Similar to what is already happening in the U.S, Canada, United Kingdom, and many countries in Europe, a multidisciplinary team needs to be assembled to design, implement, evaluate, and institutionalize in the Philippine medical school curriculum a training program to enable all students to graduate with basic competency in pain management and palliative care.
Conclusion
The results show that basic knowledge of the role of opioids in cancer pain management among medical students in their integrated clinical clerkship year at the University of the Philippines is poor. The findings imply a need to look into making revisions in the medical curriculum to include a training program that will enable all students to graduate with basic competency in pain management and palliative care.
Recommendations
This survey can be replicated at other institutions, using a bigger sample size, among first year medical students. These students can then be followed up from the first year through residency training to examine the interrelationships between the amount, timing, and modalities of pain and palliative care education and clinical experience, and improved practices.

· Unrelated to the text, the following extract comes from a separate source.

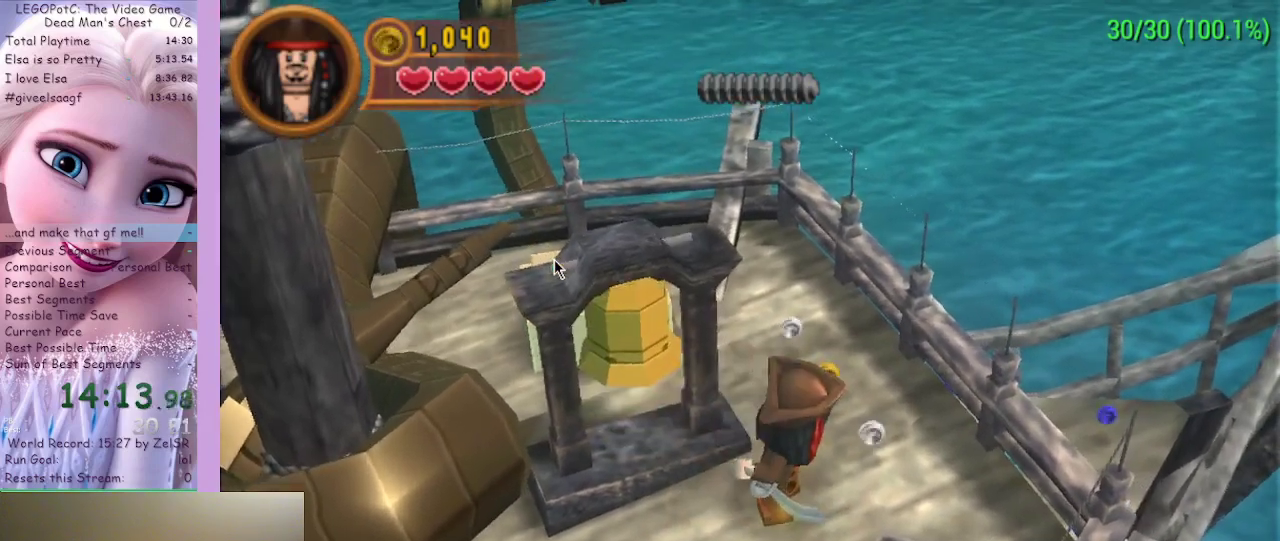
{"buttons": [], "left_stick": "center", "right_stick": "center", "events": [[233, "B", "up"], [333, "left_stick", "down-left"], [433, "left_stick", "center"]]}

The ultimate goal of medical education, as well as clinical interventions, is improved patient care. Education can help to produce the improvements in physician knowledge, attitudes, and self-perception (confidence/comfort, and skill) that are necessary prerequisites. Our data suggest that educational strategies must also take into account the top three reasons cited by the students that limit their writing prescription opioids for cancer pain, i.e. fear of addiction, lack of adequate knowledge and experience and fear of side effects and complications. The medical curriculum should address these knowledge deficits among the students.
On the other hand, formal didactic methods will not be successful if used alone. Although better knowledge and self-perception make improvements in clinical practice possible, reinforcement of the principles taught in the classroom needs to occur in the clinical setting for this change to be sustained.36–37 Trainees must have good clinical role models to imitate.38–40
The current investigator recommends that Palliative Care specialists be included among the multidisciplinary team of faculty tasked to teach cancer pain management courses. Their approach towards total pain control is to address not only the physical dimension, but the emotional, psychosocial and spiritual dimensions of pain as well.
The goal of gradually improving patient outcomes is ultimately the aim of reinforcing the knowledge, good attitudes and practices (e.g. by continued learning, and by positive feedback from faculty) of the medical students when the proposed changes above are incorporated in the medical curriculum.
Disclosure
This research was done by the author as a Fellow in Supportive, Palliative and Hospice Care, University of the Philippines—Philippine General Hospital, January-December, 2006.